About the FICO Credit Score

Since we live in an computer-driven society, it should come as no surprise that your ability to repay your mortgage comes down to a single number. This score is created by credit agencies. They use the payment history of your various loans: credit cards, mortgages, car/boat loans and others.

Each of the three credit agencies has its own formula for building your credit score. The original FICO score was developed by Fair Isaac and Company. While Experian still calls its score "FICO", TransUnion calls its score "Beacon" and Equifax uses "Empirica." While the formulas vary, the differences aren't huge; all of the agencies use the following to calculate your credit score:

  • Your Credit History - How long have you had credit?
  • Late Payments - Have you paid more than 30 days late?
  • Balances on your Credit Cards - How many accounts do you hold, and how much do you owe on them?
  • Requests for Credit - How many times have you had your credit checked for a loan?

These factors are weighted differently depending on which formula the agency uses. Each formula produces a single number which varies slightly from one agency to another. Credit scores can be as low as 300 and as high as 800. Higher scores are better. Most home buyers in the current environment have a score above 620.

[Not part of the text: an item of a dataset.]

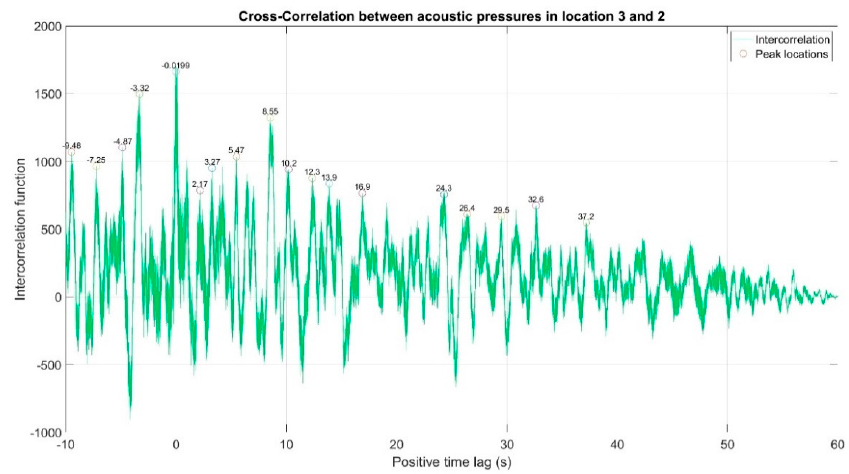
Figure 15. Inter-correlation between acoustic pressures in location 3 and 2. There are several peaks for positive lag. The highest correlation is for lag of − 0.02 s.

Your score greatly affects your interest rate

FICO scores are used for more than just determining whether or not you qualify for a mortgage. Higher scores indicate you are probably a better credit risk, and thus may qualify for a better mortgage rate.

Can I improve my credit score?

Is it possible to improve your FICO score? Despite what you hear from "credit repair" companies, the score is formulated from your lifetime credit history, so it's not possible to raise it significantly in the short term. (Of course you can and should have incorrect items removed from your credit report.)

Getting your FICO score

Before you can improve your score, you have to obtain your score and be sure that the credit reports from each reporting agency are correct. Fair Isaac, the corporation that offered the first FICO credit score, offers FICO scores on its website: myFICO.com. For a reasonable fee, you can quickly get your FICO from all three reporting agencies, along with your credit report. Also available are helpful information and tools that help you understand how to improve your FICO score.

You can get a free credit report once per year from all three credit reporting agencies at AnnualCreditReport.com. While this report does not include a free credit score, the cost to "upgrade" your report to include a credit score is very reasonable.

Now that you have all the facts, you'll be a more informed consumer and you'll be better positioned to obtain the right mortgage for you.